Faire émerger des politiques et pratiques tout à la fois innovantes et stratégiques

Suite à la crise financière mondiale de 2008, le système financier international a été mis à rude épreuve. « Nous avions, par exemple, l’habitude de penser que les obligations gouvernementales étaient parfaitement sécurisées, mais ce postulat a été anéanti par la crise financière mondiale », souligne le Professeur Murinde. Traditionnellement, les gouvernements jouent un rôle important dans la régulation du système financier, notamment dans l’uniformisation des règles du jeu et le maintien de la crédibilité des transactions. « Toutefois en 2008, à l’échec du marché a succédé l’échec de la régulation. Les rouages de la régulation se sont emballés, ce qui a entraîné un risque financier mondial. Comprendre les nouvelles règles qui régissent la finance mondiale nous aidera à adapter les régulations gouvernementales en conséquence, afin d’éviter une autre faillite financière internationale », résume-t-il. « Si nous parvenons à comprendre et à expliquer le rôle des agents économiques dans la gestion des incertitudes et des imperfections du marché, qui perturbent la stabilité des flux financiers au sein du système mondial, nous pourrons passer à l’étape suivante : déterminer ce que tout le monde – gouvernements, banques, entreprises, foyers –, doit faire pour réduire les risques et assurer une croissance qui profite à tous. »
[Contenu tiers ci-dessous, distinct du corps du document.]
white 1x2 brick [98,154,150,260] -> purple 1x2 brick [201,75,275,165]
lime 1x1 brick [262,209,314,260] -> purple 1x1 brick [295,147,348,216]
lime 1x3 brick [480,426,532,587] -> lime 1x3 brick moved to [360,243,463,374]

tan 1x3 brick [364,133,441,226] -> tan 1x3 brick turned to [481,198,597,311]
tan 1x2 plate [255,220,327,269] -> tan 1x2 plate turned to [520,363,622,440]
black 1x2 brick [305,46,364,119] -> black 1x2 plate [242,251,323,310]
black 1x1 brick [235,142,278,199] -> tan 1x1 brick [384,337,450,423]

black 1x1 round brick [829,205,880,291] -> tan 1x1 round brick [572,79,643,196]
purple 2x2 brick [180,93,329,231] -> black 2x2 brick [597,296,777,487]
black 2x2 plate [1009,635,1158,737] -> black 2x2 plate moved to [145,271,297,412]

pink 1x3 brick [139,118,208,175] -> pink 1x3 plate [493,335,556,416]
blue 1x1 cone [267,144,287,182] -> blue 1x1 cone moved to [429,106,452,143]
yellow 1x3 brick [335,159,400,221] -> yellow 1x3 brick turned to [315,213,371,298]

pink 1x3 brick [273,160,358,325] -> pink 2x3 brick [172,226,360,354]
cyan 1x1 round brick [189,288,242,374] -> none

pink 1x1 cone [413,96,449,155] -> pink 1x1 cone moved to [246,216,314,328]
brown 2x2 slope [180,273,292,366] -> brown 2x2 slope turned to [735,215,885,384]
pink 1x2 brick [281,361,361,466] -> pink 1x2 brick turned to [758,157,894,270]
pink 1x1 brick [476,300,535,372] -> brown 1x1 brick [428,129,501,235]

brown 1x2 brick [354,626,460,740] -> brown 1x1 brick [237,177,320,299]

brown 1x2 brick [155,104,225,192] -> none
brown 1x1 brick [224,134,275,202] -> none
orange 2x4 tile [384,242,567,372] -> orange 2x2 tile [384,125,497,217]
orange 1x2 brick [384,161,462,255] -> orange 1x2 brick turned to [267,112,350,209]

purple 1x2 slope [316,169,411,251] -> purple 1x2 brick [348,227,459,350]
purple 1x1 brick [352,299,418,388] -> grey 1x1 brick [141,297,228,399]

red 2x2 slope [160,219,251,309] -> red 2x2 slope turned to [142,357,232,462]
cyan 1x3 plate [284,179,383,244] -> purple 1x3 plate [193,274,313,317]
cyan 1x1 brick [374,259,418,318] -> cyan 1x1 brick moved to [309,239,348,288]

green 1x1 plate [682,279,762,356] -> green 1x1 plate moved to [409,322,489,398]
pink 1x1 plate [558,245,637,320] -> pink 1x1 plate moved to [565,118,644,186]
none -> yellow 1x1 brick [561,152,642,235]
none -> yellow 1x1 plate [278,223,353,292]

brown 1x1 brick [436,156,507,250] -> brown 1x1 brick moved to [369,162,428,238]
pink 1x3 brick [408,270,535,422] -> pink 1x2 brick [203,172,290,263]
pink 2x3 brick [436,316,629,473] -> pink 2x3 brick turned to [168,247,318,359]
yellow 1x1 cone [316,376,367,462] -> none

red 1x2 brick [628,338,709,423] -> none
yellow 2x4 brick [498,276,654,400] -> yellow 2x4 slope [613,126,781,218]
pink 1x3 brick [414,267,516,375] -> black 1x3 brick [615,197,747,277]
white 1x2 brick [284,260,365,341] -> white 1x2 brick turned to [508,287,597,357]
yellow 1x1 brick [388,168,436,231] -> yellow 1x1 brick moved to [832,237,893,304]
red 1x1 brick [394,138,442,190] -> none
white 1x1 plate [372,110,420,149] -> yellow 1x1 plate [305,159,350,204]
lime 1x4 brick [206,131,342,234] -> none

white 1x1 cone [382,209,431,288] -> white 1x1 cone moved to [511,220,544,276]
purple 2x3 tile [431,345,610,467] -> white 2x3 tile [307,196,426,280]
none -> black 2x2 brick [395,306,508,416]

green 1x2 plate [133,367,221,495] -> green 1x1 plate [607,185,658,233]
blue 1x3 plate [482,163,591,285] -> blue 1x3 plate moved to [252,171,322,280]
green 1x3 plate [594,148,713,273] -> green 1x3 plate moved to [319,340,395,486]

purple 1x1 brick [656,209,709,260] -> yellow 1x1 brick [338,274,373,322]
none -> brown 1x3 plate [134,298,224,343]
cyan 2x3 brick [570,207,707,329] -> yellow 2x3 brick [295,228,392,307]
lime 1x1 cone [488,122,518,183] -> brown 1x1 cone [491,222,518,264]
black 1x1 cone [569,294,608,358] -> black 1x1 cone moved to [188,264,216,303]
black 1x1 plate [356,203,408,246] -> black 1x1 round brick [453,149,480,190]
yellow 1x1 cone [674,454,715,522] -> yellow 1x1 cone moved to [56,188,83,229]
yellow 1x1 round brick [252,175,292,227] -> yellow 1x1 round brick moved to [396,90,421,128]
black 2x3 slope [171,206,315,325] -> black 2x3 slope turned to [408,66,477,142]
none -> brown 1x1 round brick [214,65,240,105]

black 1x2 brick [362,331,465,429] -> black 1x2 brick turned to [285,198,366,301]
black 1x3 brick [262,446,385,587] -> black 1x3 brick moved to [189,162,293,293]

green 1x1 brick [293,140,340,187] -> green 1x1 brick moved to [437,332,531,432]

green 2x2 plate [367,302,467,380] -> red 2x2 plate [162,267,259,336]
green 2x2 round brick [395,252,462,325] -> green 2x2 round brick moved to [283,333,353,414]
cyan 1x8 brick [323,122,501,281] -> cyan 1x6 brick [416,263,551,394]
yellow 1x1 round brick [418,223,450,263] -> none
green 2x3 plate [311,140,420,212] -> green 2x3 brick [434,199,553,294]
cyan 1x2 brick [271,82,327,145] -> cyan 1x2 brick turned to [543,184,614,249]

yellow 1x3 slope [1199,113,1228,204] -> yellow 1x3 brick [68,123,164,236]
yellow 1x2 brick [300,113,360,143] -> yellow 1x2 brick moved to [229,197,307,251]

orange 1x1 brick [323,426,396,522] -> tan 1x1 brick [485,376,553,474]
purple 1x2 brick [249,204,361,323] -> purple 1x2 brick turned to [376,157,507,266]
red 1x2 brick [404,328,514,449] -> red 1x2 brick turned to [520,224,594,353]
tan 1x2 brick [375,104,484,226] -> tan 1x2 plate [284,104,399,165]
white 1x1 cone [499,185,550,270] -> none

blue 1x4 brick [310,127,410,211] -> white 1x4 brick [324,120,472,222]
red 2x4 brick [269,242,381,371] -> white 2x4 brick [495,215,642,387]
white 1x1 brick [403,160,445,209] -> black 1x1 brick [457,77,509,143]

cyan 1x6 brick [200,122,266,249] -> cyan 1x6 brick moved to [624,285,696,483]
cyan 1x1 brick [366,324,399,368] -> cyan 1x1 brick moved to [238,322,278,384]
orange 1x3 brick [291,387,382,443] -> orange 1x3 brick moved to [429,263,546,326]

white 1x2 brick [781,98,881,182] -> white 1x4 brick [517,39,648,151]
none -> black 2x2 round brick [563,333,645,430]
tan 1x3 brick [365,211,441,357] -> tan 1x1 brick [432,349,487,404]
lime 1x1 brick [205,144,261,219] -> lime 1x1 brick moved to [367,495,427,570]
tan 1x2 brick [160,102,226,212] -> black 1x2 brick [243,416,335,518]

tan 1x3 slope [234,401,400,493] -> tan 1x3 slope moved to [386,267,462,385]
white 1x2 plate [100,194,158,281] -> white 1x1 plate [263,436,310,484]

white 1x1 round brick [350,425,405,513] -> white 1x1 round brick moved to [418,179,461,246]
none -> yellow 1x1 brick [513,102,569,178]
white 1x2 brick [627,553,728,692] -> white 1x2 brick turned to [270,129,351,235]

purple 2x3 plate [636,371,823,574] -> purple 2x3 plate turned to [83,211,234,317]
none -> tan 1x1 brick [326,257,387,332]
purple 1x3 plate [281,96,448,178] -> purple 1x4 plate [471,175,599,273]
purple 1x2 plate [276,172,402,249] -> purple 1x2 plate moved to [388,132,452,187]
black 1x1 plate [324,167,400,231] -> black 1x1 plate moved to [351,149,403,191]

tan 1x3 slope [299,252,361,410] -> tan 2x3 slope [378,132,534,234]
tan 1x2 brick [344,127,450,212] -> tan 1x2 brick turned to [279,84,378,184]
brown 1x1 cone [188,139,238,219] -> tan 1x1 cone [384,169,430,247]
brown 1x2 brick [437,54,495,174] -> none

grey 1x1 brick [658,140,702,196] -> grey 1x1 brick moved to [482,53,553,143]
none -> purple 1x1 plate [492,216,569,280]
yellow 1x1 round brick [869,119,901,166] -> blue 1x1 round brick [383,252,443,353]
Ce programme de recherche se basera sur le cadre régissant les flux financiers pour élaborer une base de données conséquente. En s’appuyant sur cette base de données et en y introduisant des incertitudes, la Chaire réalisera des estimations, des simulations et des prévisions dynamiques, afin d’identifier et de surveiller les mégatendances de la finance internationale. « Le cadre scientifique complet qu’offre l’étude des flux financiers nous aidera à conceptualiser la manière dont le système financier et économique mondial fonctionne », explique le Professeur Murinde. Son programme permettra donc d’intégrer de nouveaux facteurs financiers, qui façonneront l’économie mondiale sur les 30 prochaines années, autour d’une théorie financière et économique. À terme, l’objectif est d’établir les assises du développement et de la mise en œuvre de politiques et pratiques stratégiques qui permettront d’éviter la résurgence de crises financières dévastatrices, mais aussi de soutenir une croissance financière durable et profitable à tous.